The bull elephant’s beautiful so long that it almost reached the ground. He was being studied by researchers who had even fitted a radio collar on him. Sadly, that wasn’t enough to save him. It is estimated that only around 25 big tuskers are left on the planet.

“There is no law that protects a collared animal from being hunted in Zimbabwe,” the Frankfurt Zoological Society (FZS), wrote in a statement. “But there is general acceptance that the ethical position is that a hunter will avoid shooting an animal with a collar.”

So many species are endangered or on the brink of extinction because of human greed. Elephants are dying far faster than they are being born because of demand for ivory and because of habitat loss. If strict measures are not taken against it, they could go extinct in our lifetime. The strong genes from this big tusker has been removed from the gene pool, which weakens the species even further.
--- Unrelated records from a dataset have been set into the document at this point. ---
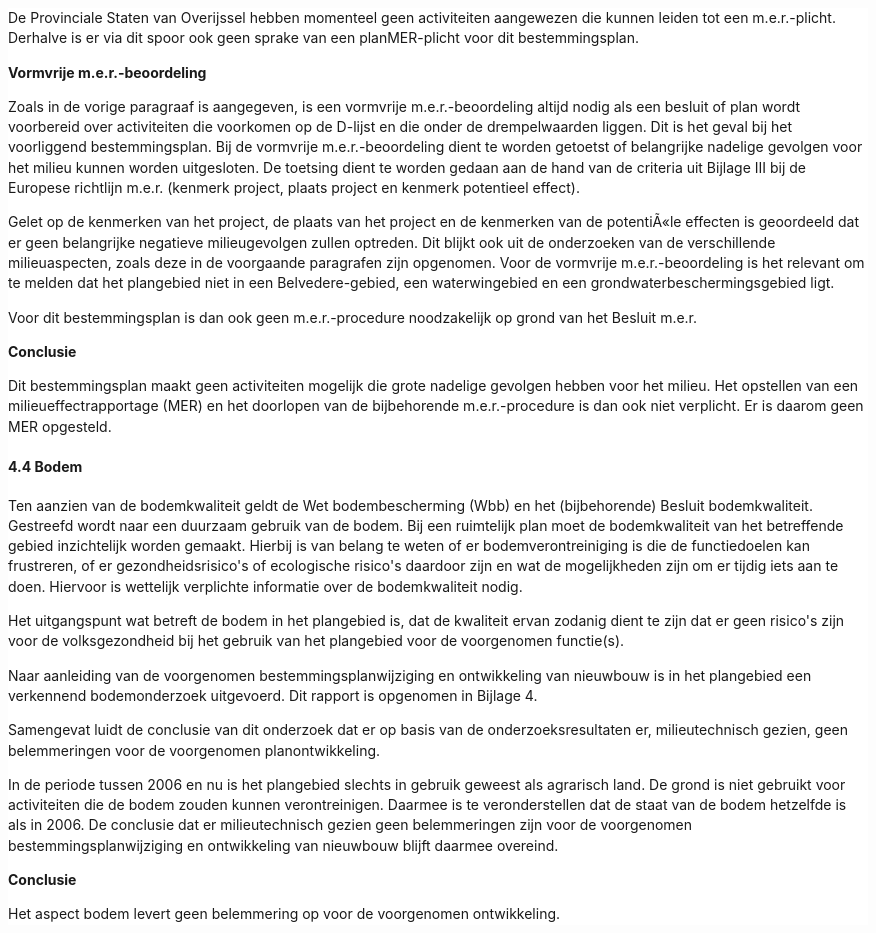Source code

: De Provinciale Staten van Overijssel hebben momenteel geen activiteiten aangewezen die kunnen leiden tot een m.e.r.\-plicht. Derhalve is er via dit spoor ook geen sprake van een planMER\-plicht voor dit bestemmingsplan.

**Vormvrije m.e.r.\-beoordeling**

Zoals in de vorige paragraaf is aangegeven, is een vormvrije m.e.r.\-beoordeling altijd nodig als een besluit of plan wordt voorbereid over activiteiten die voorkomen op de D\-lijst en die onder de drempelwaarden liggen. Dit is het geval bij het voorliggend bestemmingsplan. Bij de vormvrije m.e.r.\-beoordeling dient te worden getoetst of belangrijke nadelige gevolgen voor het milieu kunnen worden uitgesloten. De toetsing dient te worden gedaan aan de hand van de criteria uit Bijlage III bij de Europese richtlijn m.e.r. (kenmerk project, plaats project en kenmerk potentieel effect).

Gelet op de kenmerken van het project, de plaats van het project en de kenmerken van de potentiÃ«le effecten is geoordeeld dat er geen belangrijke negatieve milieugevolgen zullen optreden. Dit blijkt ook uit de onderzoeken van de verschillende milieuaspecten, zoals deze in de voorgaande paragrafen zijn opgenomen. Voor de vormvrije m.e.r.\-beoordeling is het relevant om te melden dat het plangebied niet in een Belvedere\-gebied, een waterwingebied en een grondwaterbeschermingsgebied ligt.

Voor dit bestemmingsplan is dan ook geen m.e.r.\-procedure noodzakelijk op grond van het Besluit m.e.r.

**Conclusie**

Dit bestemmingsplan maakt geen activiteiten mogelijk die grote nadelige gevolgen hebben voor het milieu. Het opstellen van een milieueffectrapportage (MER) en het doorlopen van de bijbehorende m.e.r.\-procedure is dan ook niet verplicht. Er is daarom geen MER opgesteld.

#### 4\.4 Bodem

Ten aanzien van de bodemkwaliteit geldt de Wet bodembescherming (Wbb) en het (bijbehorende) Besluit bodemkwaliteit. Gestreefd wordt naar een duurzaam gebruik van de bodem. Bij een ruimtelijk plan moet de bodemkwaliteit van het betreffende gebied inzichtelijk worden gemaakt. Hierbij is van belang te weten of er bodemverontreiniging is die de functiedoelen kan frustreren, of er gezondheidsrisico's of ecologische risico's daardoor zijn en wat de mogelijkheden zijn om er tijdig iets aan te doen. Hiervoor is wettelijk verplichte informatie over de bodemkwaliteit nodig.

Het uitgangspunt wat betreft de bodem in het plangebied is, dat de kwaliteit ervan zodanig dient te zijn dat er geen risico's zijn voor de volksgezondheid bij het gebruik van het plangebied voor de voorgenomen functie(s).

Naar aanleiding van de voorgenomen bestemmingsplanwijziging en ontwikkeling van nieuwbouw is in het plangebied een verkennend bodemonderzoek uitgevoerd. Dit rapport is opgenomen in Bijlage 4.

Samengevat luidt de conclusie van dit onderzoek dat er op basis van de onderzoeksresultaten er, milieutechnisch gezien, geen belemmeringen voor de voorgenomen planontwikkeling.

In de periode tussen 2006 en nu is het plangebied slechts in gebruik geweest als agrarisch land. De grond is niet gebruikt voor activiteiten die de bodem zouden kunnen verontreinigen. Daarmee is te veronderstellen dat de staat van de bodem hetzelfde is als in 2006\. De conclusie dat er milieutechnisch gezien geen belemmeringen zijn voor de voorgenomen bestemmingsplanwijziging en ontwikkeling van nieuwbouw blijft daarmee overeind.

**Conclusie**

Het aspect bodem levert geen belemmering op voor de voorgenomen ontwikkeling.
“In trophy hunts, the elephants sought out are large males with big tusks as these make for the more ‘impressive’ kill,” a spokesperson from the David Sheldrick Wildlife Trust (DSWT), an organization that helps elephants by raising calves orphaned by poachers, said. “However, these older males are in fact the primary breeders and their size and age is in itself an indicator of their genetic health. Taking out these males removes this strong gene pool from wild populations, compromising the next generation of a species already in worrying decline.”


“Human greed continues to outweigh the value of life,” said Scott Blaise, CEO of the Global Sanctuary for Elephants (GSE). “There are few elephants of this iconic status who remain; as trophy hunters take them out one by one, elephants as we know them may be forever changed.”

The Zimbabwe Professional Hunters and Guides Association (ZPHGA) is trying to pass off the death of this elephant “a genuine mistake due to a lack of communication.” A photo of the hunter, who allegedly traveled from Russia for the hunt, shows him posing proudly next to the dead elephant.

“Considering all we know about elephants, their sentience, their family structures and emotional capacity, trophy hunting is utterly unjustifiable and belongs in the past,” the DSWT spokesperson added. “For this elephant, his collar should have afforded him a safety net. Now, however, we’ll no longer be able to learn from this bull whose life was spent for the thrill of a kill.”

There are so many safer, more ethical recreational activities these days. It’s simply baffling to see how something as primitive as hunting is still going on today. Let’s hope the passing of this elephant creates more awareness about the dangers of recreational hunting to endangered species.